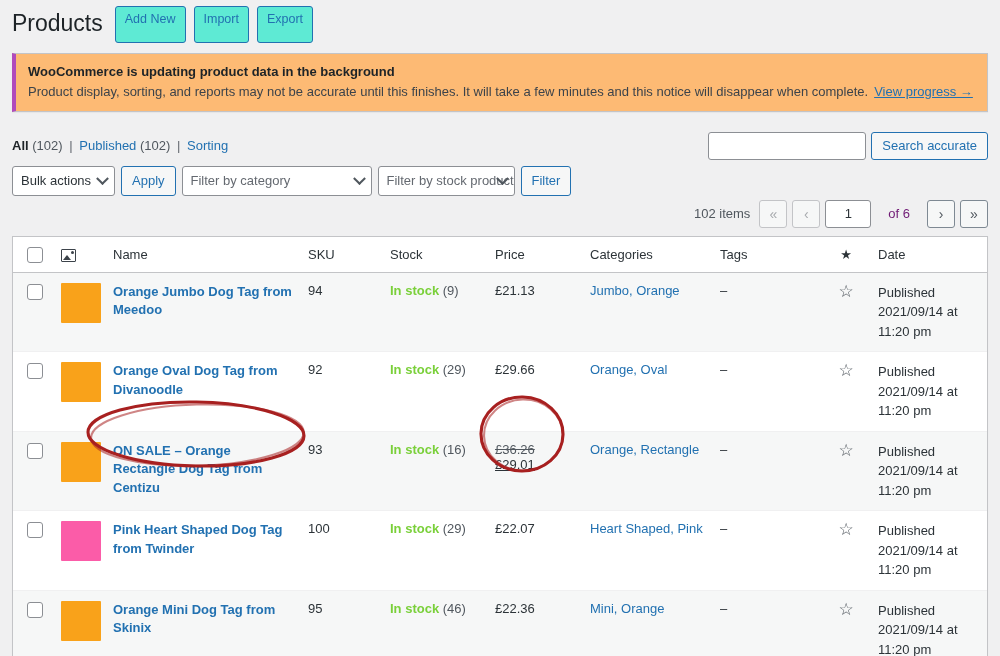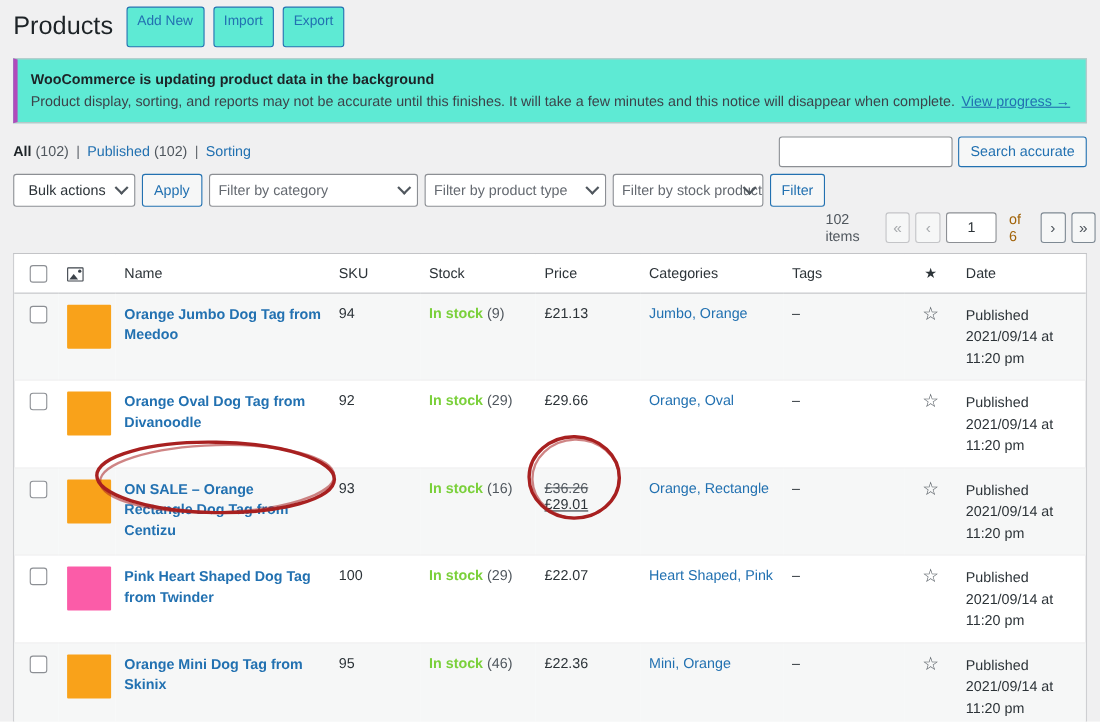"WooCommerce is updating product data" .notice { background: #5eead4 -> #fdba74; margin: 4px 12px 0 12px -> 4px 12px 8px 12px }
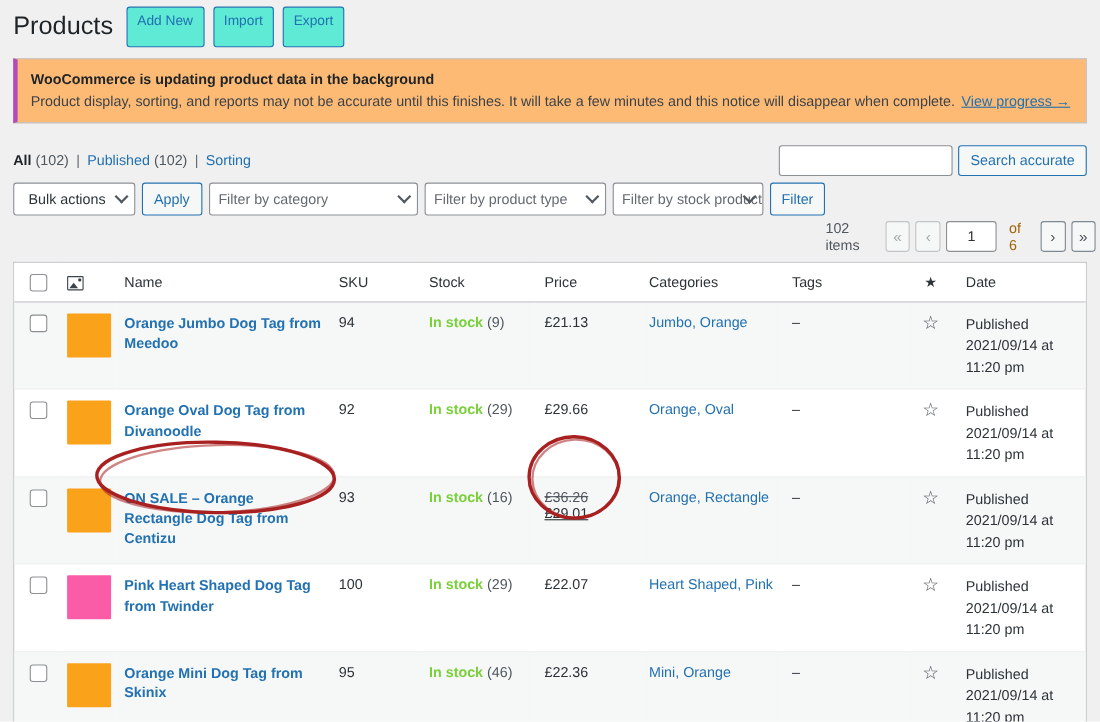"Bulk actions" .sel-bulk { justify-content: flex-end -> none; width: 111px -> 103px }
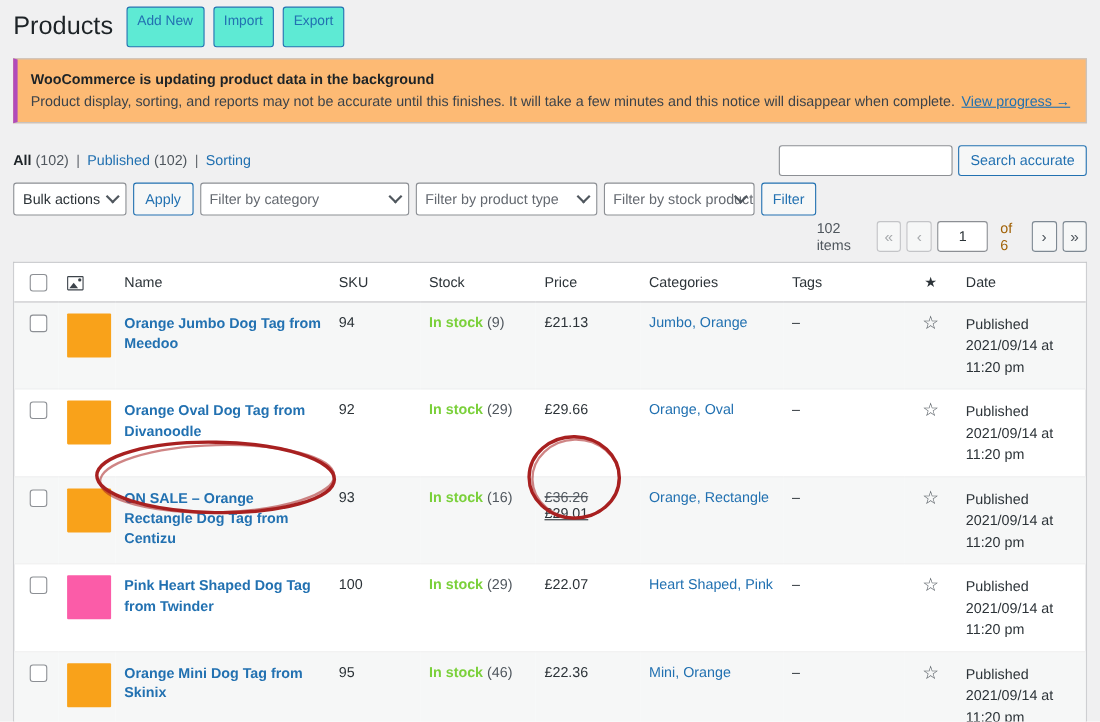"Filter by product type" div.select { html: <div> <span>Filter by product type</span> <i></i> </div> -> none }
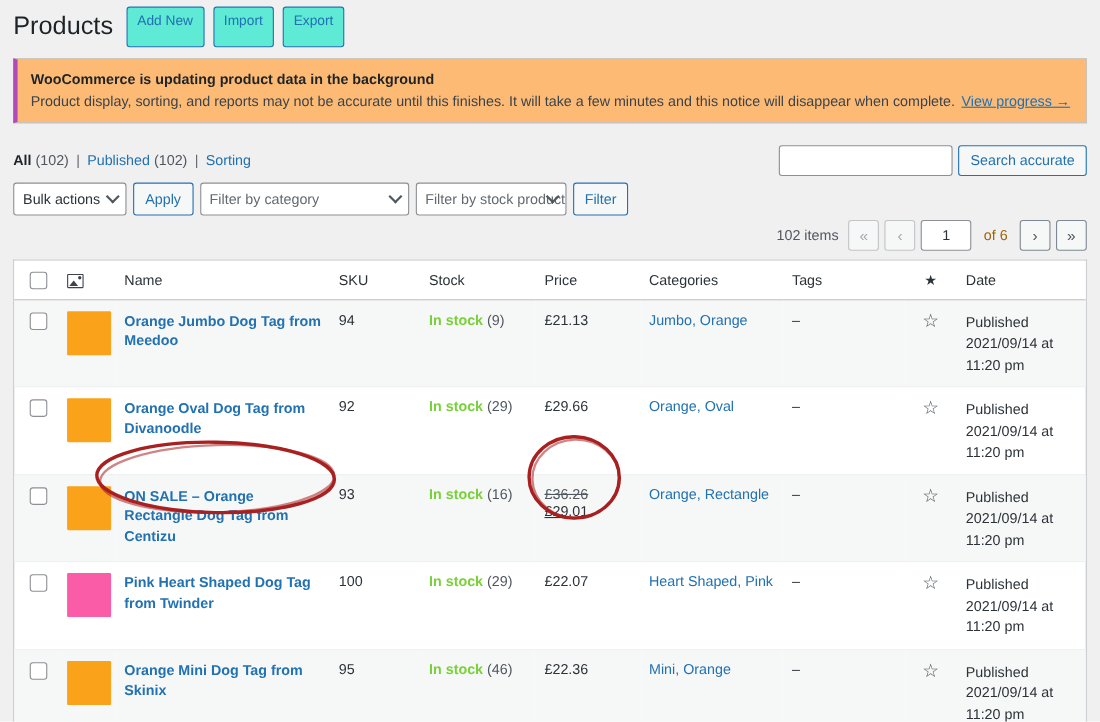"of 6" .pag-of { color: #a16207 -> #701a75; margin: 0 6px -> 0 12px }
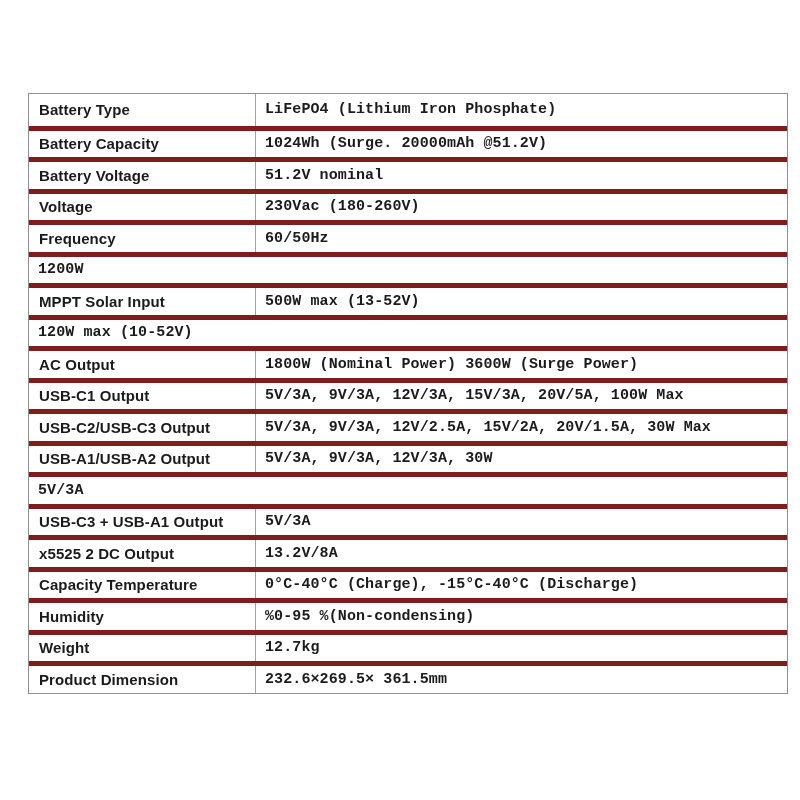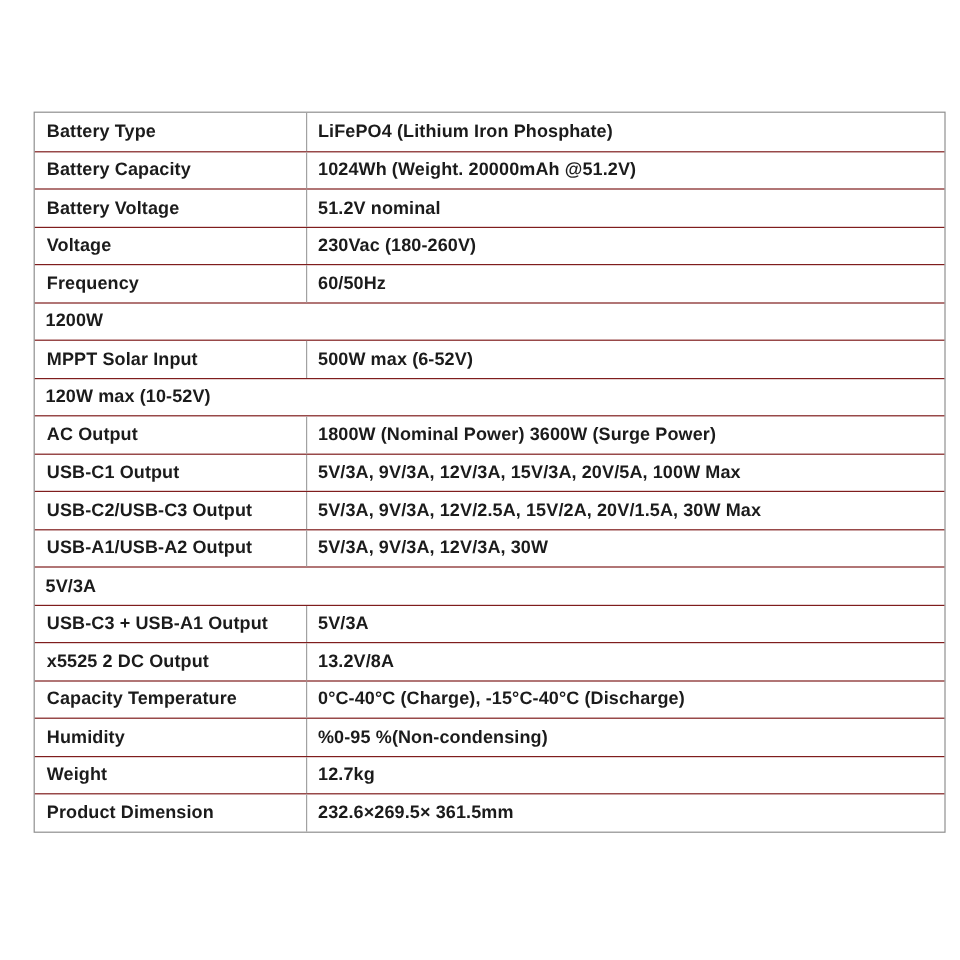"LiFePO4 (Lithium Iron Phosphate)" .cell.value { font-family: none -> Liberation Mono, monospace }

○ ○ ○ ○ ○ ○ ○

Make an exact copy of the records shown above, without the pictures.

"WooCommerce is updating product data" .notice { background: #5eead4 -> #fdba74; margin: 4px 12px 0 12px -> 4px 12px 8px 12px }
"Bulk actions" .sel-bulk { justify-content: flex-end -> none; width: 111px -> 103px }
"Filter by product type" div.select { html: <div> <span>Filter by product type</span> <i></i> </div> -> none }
"of 6" .pag-of { color: #a16207 -> #701a75; margin: 0 6px -> 0 12px }
"LiFePO4 (Lithium Iron Phosphate)" .cell.value { font-family: none -> Liberation Mono, monospace }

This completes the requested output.